Even in that distant context, the contemporary idiom the poet’s witnessed language shines through with such snatches as “loveless marriage” and “lower intelligence.” Hybrid, mytho-contemporary images like, “the time of the flashlight” and the basketball court that “bursts into fire” in the final section add to this sense of lived language experience.
JS: That's a thrilling read of that section, Cam. Thank you. The "lived language experience" is such a wild state to consider. I almost see it as this tripartite encounter, like the lived in language state is one of three experiences we have with language or one of the three forms that language takes.
First, there is the imagined or lived-in event. This is where language is so fluid. We don’t really recognize it. It labels and conveys. It is this quiet soundtrack of sorts. Then there is the transfer of this into new forms of language that go deeper, where language becomes more elastic, more expansive, creative, bent, etc. And then there is a final state, where language can’t say anything more, or where we are no longer there to use it, where silence comes back into the fold, and where language is asked to wait, patiently, before it can recombine at some point to be and say something else. That's what that final sequence in "Cover Songs for Edgar Rice Burroughs" speaks to: "They are guests of words now. / They are the unlit guests of words, / thresholds before the why not or what for."
Their world was falling apart, which is to say their language was failing. My world at that time was too. And yet even though this world we encountered briefly (intentionally so) was gone, experienced as a reading/a telling after the fact, it’s the language that remained. And, of course, one day this language will just go back to words in isolation and to sound. A long wait before meaning returns again.
CM: Readers will notice the back cover seems to offer the alternative title Off Days in the same font and size of font as the front cover’s Cover Songs, as if suggesting: Read me backwards and I’m Off Days; Read me forwards and I’m Cover Songs. The book, however, ends with a poem called, “Off Days,” that is formally distinct from the rest of the book: It’s stichic. Each line its own stanza, its own paragraph. The poem begins: “How today it seems the only way, to write // I moved into a new place.” Obviously a statement that could be applied to the book, too, and its movement. Would you like to end with a word about this?

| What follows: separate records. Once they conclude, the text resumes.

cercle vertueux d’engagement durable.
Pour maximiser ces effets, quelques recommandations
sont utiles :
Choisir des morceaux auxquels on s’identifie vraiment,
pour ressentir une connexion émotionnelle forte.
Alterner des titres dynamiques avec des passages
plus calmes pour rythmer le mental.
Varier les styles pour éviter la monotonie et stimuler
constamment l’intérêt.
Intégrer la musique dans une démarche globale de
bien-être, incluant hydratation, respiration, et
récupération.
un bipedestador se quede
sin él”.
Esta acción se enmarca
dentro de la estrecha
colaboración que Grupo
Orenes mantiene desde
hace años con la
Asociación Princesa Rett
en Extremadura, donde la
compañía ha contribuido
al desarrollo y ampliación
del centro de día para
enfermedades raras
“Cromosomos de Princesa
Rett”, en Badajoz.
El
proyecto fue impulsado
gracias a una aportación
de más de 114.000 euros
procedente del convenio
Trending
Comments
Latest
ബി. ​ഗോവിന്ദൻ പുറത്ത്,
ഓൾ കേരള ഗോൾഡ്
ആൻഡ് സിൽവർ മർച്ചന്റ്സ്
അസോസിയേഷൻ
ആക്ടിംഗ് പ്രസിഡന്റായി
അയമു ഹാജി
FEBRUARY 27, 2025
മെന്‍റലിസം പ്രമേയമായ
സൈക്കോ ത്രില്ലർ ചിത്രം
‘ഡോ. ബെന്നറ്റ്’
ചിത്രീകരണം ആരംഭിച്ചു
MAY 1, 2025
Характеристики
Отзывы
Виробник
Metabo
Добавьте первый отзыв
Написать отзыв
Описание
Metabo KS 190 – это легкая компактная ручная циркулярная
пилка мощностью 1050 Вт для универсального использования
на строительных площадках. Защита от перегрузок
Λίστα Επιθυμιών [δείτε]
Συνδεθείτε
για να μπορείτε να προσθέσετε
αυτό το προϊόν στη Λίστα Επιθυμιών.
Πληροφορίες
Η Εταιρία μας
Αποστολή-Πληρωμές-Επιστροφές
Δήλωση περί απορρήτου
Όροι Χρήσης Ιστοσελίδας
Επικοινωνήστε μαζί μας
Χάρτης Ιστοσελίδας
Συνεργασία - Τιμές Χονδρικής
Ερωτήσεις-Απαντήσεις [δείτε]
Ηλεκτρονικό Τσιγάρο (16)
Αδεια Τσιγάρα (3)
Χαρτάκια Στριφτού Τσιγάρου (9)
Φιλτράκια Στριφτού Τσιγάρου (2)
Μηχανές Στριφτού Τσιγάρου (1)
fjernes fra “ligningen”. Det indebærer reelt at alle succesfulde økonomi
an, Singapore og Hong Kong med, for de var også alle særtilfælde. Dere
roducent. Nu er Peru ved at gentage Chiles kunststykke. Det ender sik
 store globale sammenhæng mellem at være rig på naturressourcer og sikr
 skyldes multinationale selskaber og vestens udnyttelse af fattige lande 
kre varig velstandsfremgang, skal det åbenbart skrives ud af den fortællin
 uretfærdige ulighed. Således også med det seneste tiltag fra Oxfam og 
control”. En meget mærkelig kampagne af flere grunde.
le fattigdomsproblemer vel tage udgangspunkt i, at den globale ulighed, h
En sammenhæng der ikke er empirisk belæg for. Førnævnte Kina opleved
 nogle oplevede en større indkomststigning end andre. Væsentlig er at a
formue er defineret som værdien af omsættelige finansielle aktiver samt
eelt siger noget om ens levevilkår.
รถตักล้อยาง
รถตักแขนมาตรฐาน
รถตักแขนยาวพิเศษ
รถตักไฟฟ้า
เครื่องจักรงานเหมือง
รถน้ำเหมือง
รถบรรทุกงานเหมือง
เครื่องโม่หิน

JM: That poem is a poem of total uplift and renewal, not that I see something like uplift and renewal as sanitized and utopic experiences, so there's definitely some looking backwards in there too. The book could be read into its origins for sure. By this I mean going from the final long sequence "Off Days" and ending up at "Cover Songs for Joyce Mansour." This would be a reading of a hardcore looking backward, seeing what it took to arrive in a place of security, newness, love, comfort, and even strangeness.
So, when I first wrote that opening sequence of poems, there of course was no dedication to V, my wife, since she didn't exist in my world as of yet. The poem sequence was one of total longing—longing for the erotic, for connection, for that magical state of aloneness that accompanies the right company. Writing through someone like Mansour allowed me to be both in a state of longing and absence and in an imagined yet optimistic state of some new reality. It was only after I had finished the final poem "Off Days" I could then go backwards and dedicate this initial sequence to V. The actual abundance replacing the actual lack and imagined abundance.
The other thing I should say about "Off Days" is that it's very much a cover song of James Schuyler's "The Morning of the Poem." I didn't know this at the time that I wrote it, but I can see this now. The poem was about replicating a state of awareness that seemed to flow and last a few hours, the poetic flow captured for a few hours, before the poet found themselves released from the poem and returned to their world.